Londres (awp/afp) - Les ventes au détail au Royaume-Uni ont nettement reculé en décembre sur un mois: même si la tendance semble toujours à la hausse depuis le vote pour le Brexit, cette mauvaise surprise pourrait présager un coup de frein à la consommation.

L'Office national des statistiques (ONS) a annoncé vendredi que ces ventes s'étaient repliées de 1,9% en décembre par rapport à celles de novembre, un repli qui a touché toutes les catégories mais surtout les magasins de vêtements et de chaussures (-3,7%) et les commerces spécialisés dans l'équipement domestique (-7,3%).

L'institut de statistiques a tenu à préciser que la tendance de fond de la consommation au Royaume-Uni restait positive. Lors de l'ensemble du quatrième trimestre par rapport au troisième, les ventes au détail restent ainsi en hausse de 1,2% grâce à un très bon début d'automne. Et sur un an, les ventes de décembre s'affichent en progression de 4,3%.

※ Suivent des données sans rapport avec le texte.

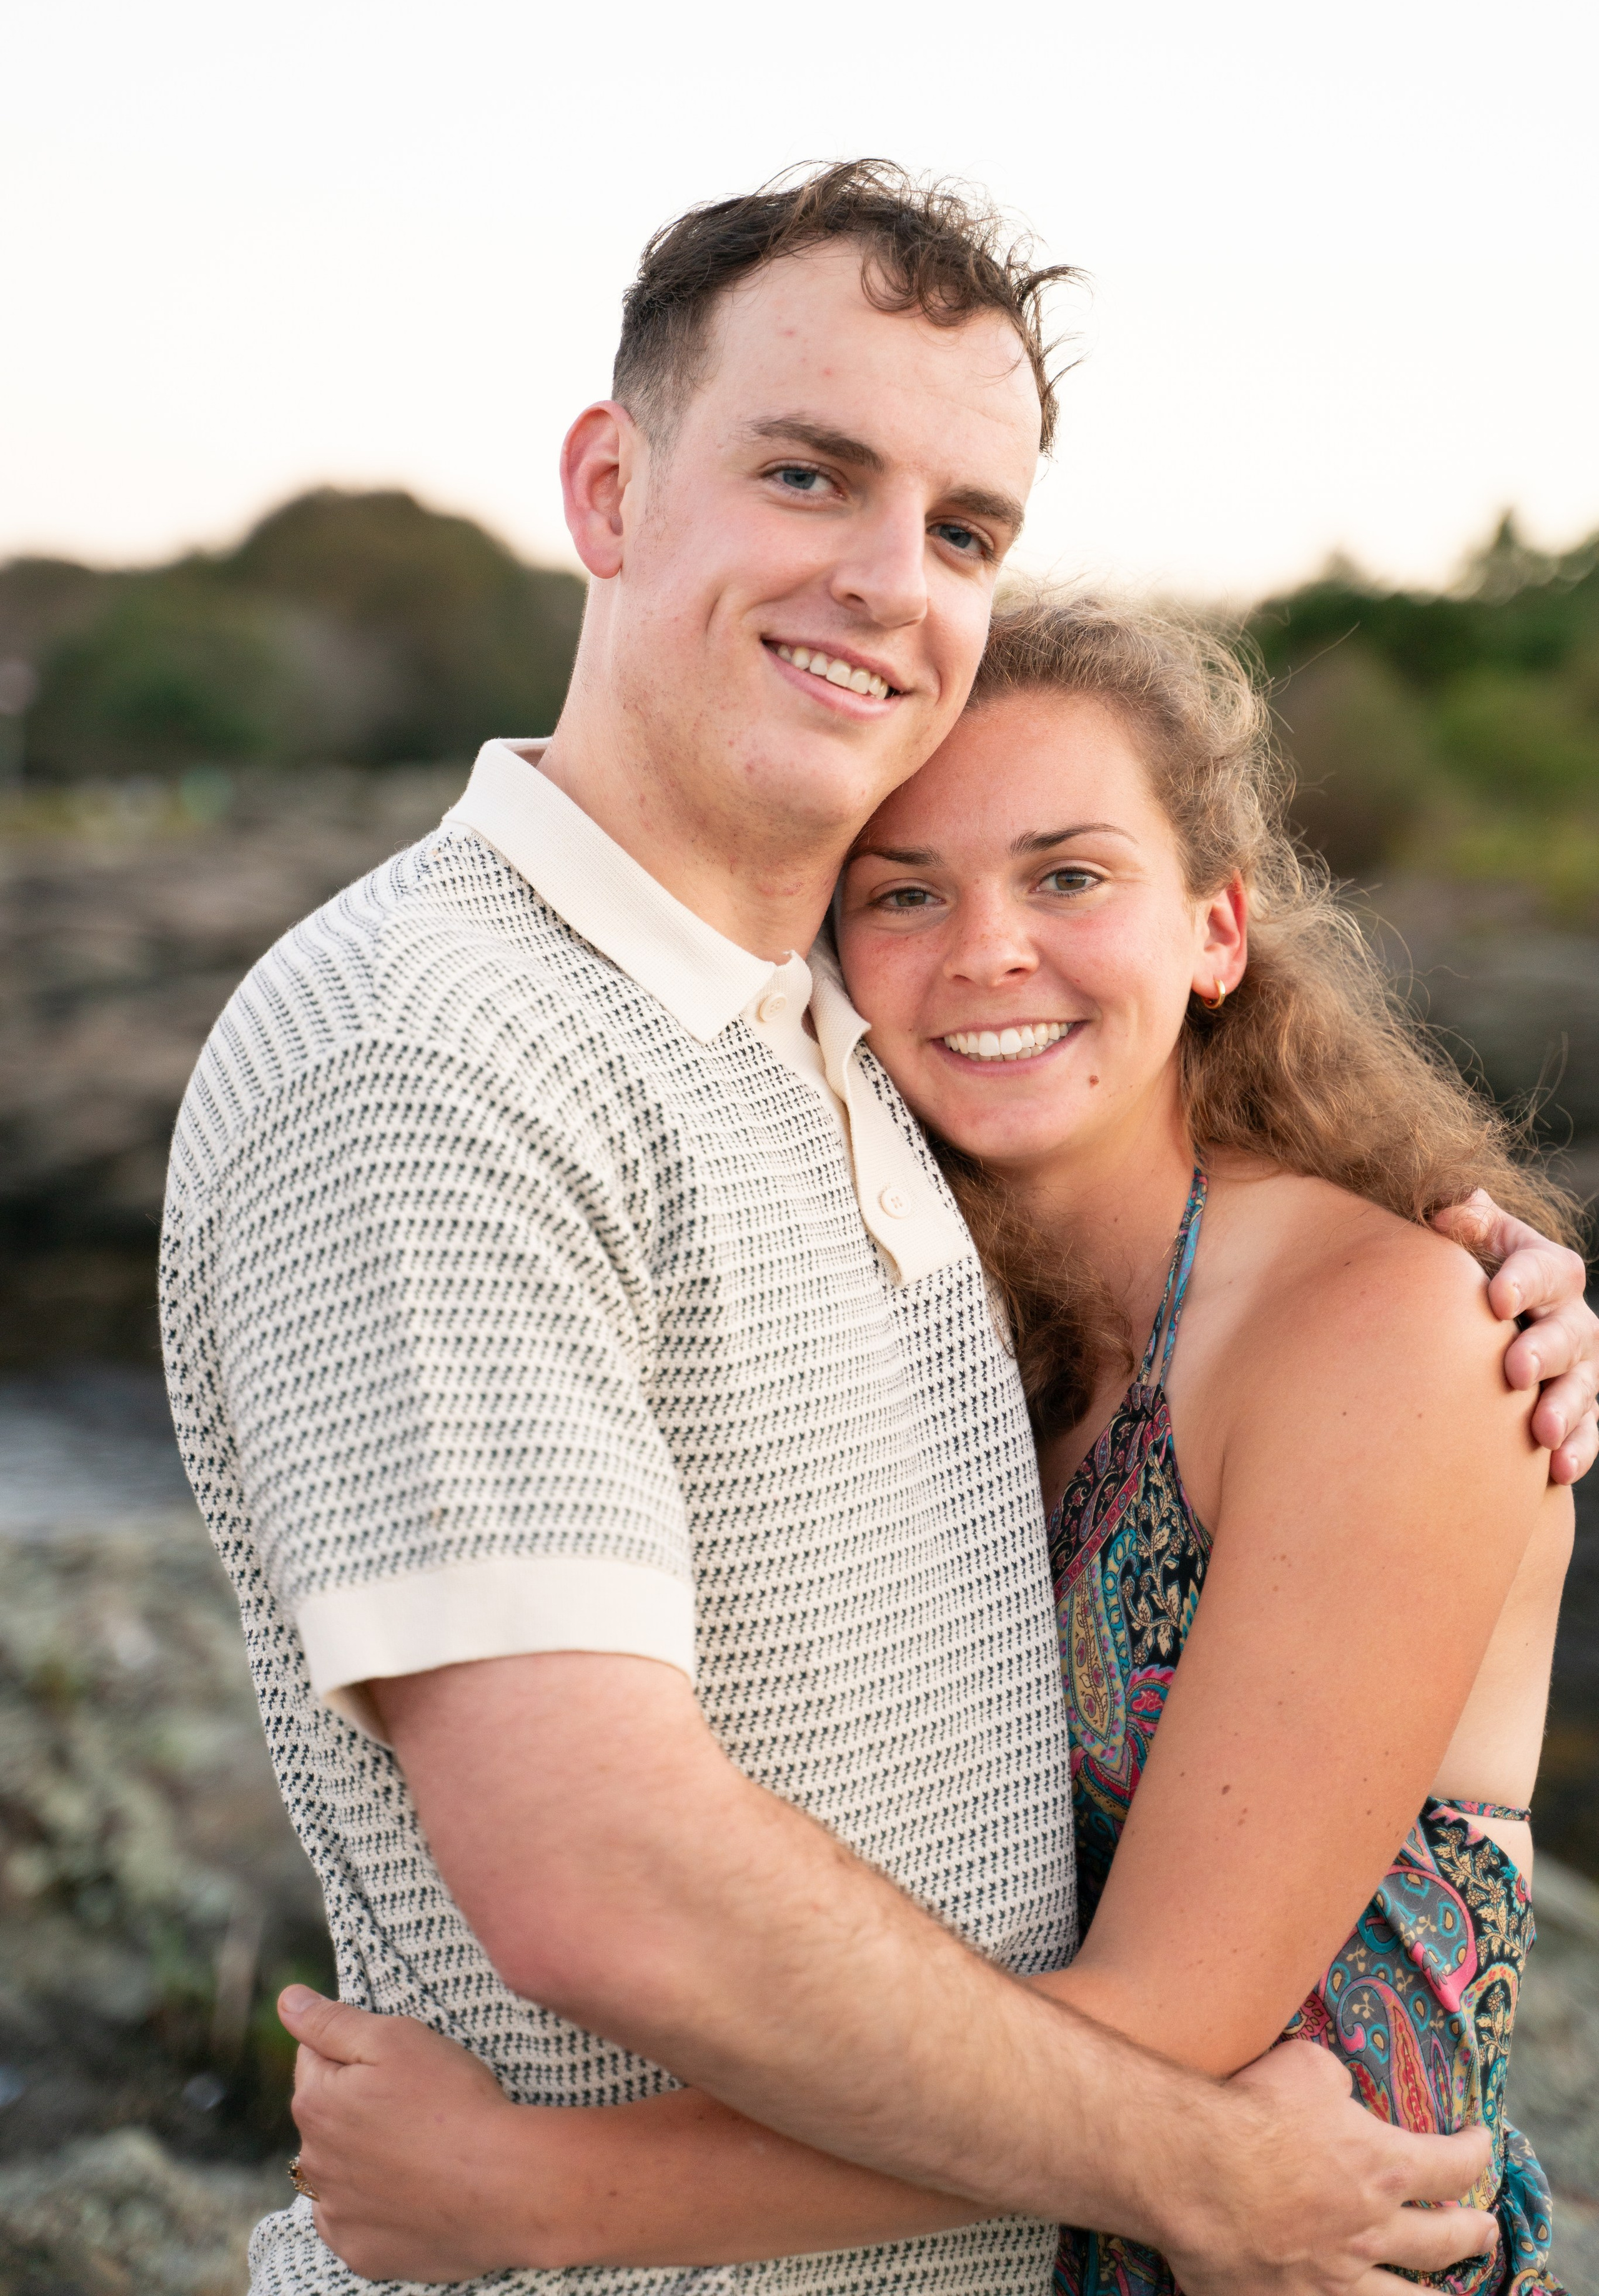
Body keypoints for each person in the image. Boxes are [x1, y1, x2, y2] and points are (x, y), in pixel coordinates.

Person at [161, 162, 1597, 2296]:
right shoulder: (434, 1054)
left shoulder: (816, 1044)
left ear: (1220, 929)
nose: (885, 581)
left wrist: (1483, 1297)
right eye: (809, 472)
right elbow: (600, 1875)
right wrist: (1205, 2173)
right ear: (610, 486)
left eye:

"La baisse de décembre doit être remise dans son contexte, le quatrième trimestre reste très correct", a souligné Howard Archer, analyste chez IHS.

L'activité s'est dans son ensemble bien tenue au Royaume-Uni depuis la décision des Britanniques de quitter l'Union européenne, lors du référendum du 23 juin. Le choc sur la confiance craint par nombre d'économistes ne s'est pas produit jusqu'à présent et la plupart des indicateurs sont au vert.

Les données préliminaires sur la croissance du produit intérieur brut du quatrième trimestre, attendues jeudi prochain, pourraient ainsi faire état d'une progression encore vigoureuse, de 0,5% d'un trimestre sur l'autre d'après un consensus d'analystes établi par Bloomberg, ce qui porterait la croissance pour l'ensemble de 2016 au niveau enviable de 2,1%.

Mais les chiffres publiés vendredi n'en ont pas moins désagréablement étonné. Les économistes sondés par Bloomberg s'attendaient à un simple effritement de 0,1%, d'autant que des études sectorielles et plusieurs grandes chaînes de supermarchés avaient fait état d'une activité très soutenue lors de la période cruciale de Noël.

Ces données semblent en outre marquer un coup d'arrêt au récent flot de statistiques encourageantes pour l'économie britannique, qui avaient rassuré les responsables du pays au moment où ils s'apprêtent à négocier les termes de sa sortie de l'Union européenne - en des termes plus "hard" que "soft" au vu du ton offensif adopté par la Première ministre Theresa May dans un discours fondateur mardi.

"L'ampleur de la baisse laisse penser que les dépenses des consommateurs pourraient être notoirement plus faibles en 2017, à mesure que les fondamentaux soutenant la consommation s'affaiblissent", a prévenu M. Archer.

- Les entreprises, autre inconnue -

L'un des enjeux de l'année qui s'ouvre pour l'économie britannique résidera dans le comportement des ménages, dont la progression du pouvoir d'achat pourrait être stoppée net par le bond attendu de l'inflation.

Après avoir longtemps oscillé autour de 0, cette dernière a décollé récemment et atteint 1,6% en décembre sur un an, reflétant la faiblesse de la livre vendue à tour de bras par des cambistes intrigués par les incertitudes du Brexit.

Les distributeurs qui se livrent une véritable "guerre des prix" depuis des années peinent à contenir les hausses de prix constatées par leurs fournisseurs, confrontés à un renchérissement des produits importés du fait de la dépréciation de la monnaie britannique.

"La chute des ventes en décembre est le premier signe indiquant que l'accélération de l'inflation et le ralentissement des créations d'emploi commencent à pousser les consommateurs à réduire leurs dépenses", juge Samuel Tombs de Pantheon Macroeconomics, pour qui le dynamisme des mois précédents s'expliquerait par des achats anticipés de clients inquiets de futures hausses de prix.

Au-delà, le comportement des entreprises constituera un facteur crucial pour l'économie du Royaume-Uni, au moment où certaines sociétés pourraient rechigner à investir avant le saut dans l'inconnu du Brexit. Plusieurs grandes banques ont confirmé ces derniers jours qu'elles allaient déplacer des milliers d'emplois du Royaume-Uni vers d'autres cieux.